流亡者一离开祖国,多半便丧失了内在的活力。然而对加尔文,这样的遭际反于他有利。在巴塞尔,欧洲的两条坦途交汇于此,五花八门的新教教义相撞相突。加尔文有的是真知灼见与深刻的逻辑,他认识到这一时刻的意义极为重要。日益增多的激进教义,正从福音信条的核心分化出来;泛神论和无神论,宗教狂与狂热派,开始使新教逾出基督教的正轨,变得面目全非。闵斯特城再浸礼派那骇人的悲喜剧演完了血腥可怕的尾声;新教恰似它那罗马天主教会的对手,面临着分裂为诸多宗派,由世界性权力沦为一国权力的危险。这二十五岁的人,他的自信有如圣灵充满的先知,立即认识到必得采取怎样的步骤,才阻止得了改革后信仰的分裂。新的教义,定要在一部著作、一个规划、一份纲领当中具体胪列,福音信条的创造性原则需要条分缕析。

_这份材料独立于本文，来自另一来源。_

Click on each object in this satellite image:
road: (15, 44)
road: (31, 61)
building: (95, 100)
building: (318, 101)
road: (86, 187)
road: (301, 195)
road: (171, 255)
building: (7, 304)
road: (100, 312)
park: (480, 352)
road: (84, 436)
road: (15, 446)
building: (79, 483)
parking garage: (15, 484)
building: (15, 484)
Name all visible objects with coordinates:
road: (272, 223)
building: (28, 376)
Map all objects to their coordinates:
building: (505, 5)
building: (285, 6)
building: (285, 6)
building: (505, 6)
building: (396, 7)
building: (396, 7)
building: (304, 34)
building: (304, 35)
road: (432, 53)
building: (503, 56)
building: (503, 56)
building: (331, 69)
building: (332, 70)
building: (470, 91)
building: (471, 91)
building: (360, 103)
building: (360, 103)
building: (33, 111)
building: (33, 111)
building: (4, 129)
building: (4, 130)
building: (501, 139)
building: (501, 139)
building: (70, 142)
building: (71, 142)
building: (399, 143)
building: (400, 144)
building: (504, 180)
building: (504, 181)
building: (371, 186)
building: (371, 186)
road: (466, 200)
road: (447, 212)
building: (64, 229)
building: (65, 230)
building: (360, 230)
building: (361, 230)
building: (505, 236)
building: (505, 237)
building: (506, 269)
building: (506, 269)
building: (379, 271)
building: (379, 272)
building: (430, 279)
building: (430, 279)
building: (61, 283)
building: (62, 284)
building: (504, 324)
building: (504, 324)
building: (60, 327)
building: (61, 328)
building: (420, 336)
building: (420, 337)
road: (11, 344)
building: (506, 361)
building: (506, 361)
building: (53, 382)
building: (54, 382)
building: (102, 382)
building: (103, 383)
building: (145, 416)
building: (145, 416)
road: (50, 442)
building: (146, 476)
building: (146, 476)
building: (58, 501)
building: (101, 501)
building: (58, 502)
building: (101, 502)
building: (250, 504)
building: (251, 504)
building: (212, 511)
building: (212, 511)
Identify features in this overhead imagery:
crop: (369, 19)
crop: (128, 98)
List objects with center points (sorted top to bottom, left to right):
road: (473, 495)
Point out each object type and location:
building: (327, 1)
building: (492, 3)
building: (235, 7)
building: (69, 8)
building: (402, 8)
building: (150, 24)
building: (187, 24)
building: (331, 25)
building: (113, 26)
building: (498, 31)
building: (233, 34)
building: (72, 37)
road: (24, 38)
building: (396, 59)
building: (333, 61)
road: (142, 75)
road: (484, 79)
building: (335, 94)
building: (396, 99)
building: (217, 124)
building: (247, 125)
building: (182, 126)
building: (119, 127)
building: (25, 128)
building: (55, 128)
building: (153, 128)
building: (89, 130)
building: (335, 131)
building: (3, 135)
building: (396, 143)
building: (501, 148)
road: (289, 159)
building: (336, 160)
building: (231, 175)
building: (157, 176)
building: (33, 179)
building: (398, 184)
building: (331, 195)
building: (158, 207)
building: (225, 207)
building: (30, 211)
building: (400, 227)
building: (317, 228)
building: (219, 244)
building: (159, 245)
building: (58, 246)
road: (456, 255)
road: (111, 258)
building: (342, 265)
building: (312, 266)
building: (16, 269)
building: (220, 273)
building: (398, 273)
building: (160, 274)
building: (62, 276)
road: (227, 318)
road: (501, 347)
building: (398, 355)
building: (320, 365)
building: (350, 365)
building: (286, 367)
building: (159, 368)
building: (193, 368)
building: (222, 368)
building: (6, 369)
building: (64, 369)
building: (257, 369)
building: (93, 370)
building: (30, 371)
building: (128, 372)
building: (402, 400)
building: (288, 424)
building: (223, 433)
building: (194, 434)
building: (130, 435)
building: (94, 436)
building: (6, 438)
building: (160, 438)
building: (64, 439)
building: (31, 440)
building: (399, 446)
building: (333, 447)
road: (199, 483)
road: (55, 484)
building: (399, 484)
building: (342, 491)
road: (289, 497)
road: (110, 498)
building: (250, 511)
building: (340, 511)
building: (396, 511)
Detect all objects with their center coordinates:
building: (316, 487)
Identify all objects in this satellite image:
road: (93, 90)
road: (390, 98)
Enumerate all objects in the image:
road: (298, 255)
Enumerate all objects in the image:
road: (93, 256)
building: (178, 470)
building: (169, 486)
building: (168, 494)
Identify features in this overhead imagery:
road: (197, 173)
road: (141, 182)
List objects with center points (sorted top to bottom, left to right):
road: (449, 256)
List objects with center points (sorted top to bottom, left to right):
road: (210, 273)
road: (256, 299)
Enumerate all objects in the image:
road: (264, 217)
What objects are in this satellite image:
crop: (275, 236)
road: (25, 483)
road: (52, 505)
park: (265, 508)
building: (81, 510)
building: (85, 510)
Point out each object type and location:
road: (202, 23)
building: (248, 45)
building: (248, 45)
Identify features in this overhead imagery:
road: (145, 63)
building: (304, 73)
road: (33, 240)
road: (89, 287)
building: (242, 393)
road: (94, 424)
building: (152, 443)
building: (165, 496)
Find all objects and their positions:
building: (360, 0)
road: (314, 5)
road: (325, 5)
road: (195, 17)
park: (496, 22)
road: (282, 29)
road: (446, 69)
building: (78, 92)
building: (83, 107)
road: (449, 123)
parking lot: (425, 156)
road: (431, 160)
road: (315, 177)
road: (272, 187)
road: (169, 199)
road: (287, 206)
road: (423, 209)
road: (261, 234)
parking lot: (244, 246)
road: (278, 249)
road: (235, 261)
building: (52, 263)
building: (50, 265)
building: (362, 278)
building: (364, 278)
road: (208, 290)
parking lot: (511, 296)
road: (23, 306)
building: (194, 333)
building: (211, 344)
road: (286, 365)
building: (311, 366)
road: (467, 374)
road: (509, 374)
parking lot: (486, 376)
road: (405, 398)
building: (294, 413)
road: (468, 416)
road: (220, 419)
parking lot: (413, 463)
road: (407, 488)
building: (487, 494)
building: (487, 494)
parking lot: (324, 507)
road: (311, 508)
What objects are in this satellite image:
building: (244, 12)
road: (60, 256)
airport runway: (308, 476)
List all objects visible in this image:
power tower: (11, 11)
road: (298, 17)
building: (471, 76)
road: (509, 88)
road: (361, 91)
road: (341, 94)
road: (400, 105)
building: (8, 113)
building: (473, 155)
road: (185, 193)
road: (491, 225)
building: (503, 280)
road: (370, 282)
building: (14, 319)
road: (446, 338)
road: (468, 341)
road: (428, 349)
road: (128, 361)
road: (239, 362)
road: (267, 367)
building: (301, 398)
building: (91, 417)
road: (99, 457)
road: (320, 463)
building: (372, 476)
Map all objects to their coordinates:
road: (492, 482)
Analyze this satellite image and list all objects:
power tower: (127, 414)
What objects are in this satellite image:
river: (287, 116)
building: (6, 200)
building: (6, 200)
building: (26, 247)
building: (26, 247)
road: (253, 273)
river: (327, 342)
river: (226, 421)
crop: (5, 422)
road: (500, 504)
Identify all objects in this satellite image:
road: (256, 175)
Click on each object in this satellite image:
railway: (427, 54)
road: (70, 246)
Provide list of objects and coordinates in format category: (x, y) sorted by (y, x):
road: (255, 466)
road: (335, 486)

这加尔文少年气盛,精神抖擞,他做法学家和神学家虽则藉藉无名,却自始便认识到这工作的势在必行。那般世所公认的领袖还在争论细节,他却坚定地着眼全局,在一年里写成《Institutio religionis Christianae(基督教原理)》(一五三五年)。这是第一部包含了福音信条原则的著作,于是它变成了新教的首要指南和典范。

    可以毫不夸张地说,《Institutio(原理)》能列为世界上决定历史进程、改变欧洲面貌的十来部著作之一。自路德翻译《圣经》以来,这堪称宗教改革最重要的伟绩。书中那坚定不移的逻辑,不可撼动的结构,立时影响了加尔文同时代的人——它的质量,便使它具有决定性的影响力。宗教运动需要一个天才去发动,又需要另一个天才去结束。鼓动家路德滚动了宗教改革的巨石;组织家加尔文则在这巨石摔得粉碎之前阻住它继续滚动。因此在某种意义之上不妨说,正是《Institutio(原理)》完成了宗教革命,一如《Code Napoléon(拿破仑法典)》完成了法国革命。两者都划定了决定性的界线,总结了过去的成就;两者都为一场疾风骤雨般的运动,夺去了开始时如火如荼的动力,好给它盖上法律形式和稳定的印记。于是,武断演化成教条,自由引发了专政,宗教热情受到严格的羁绊。诚然,一旦革命遭到约束,其动力多半便会丧失殆尽。加尔文对宗教改革,便干下了这样的事情;其结果,是使得自此以后,作为宗教上统一广泛实体的新教教会,只能同具有相同地位的天主教会平分秋色。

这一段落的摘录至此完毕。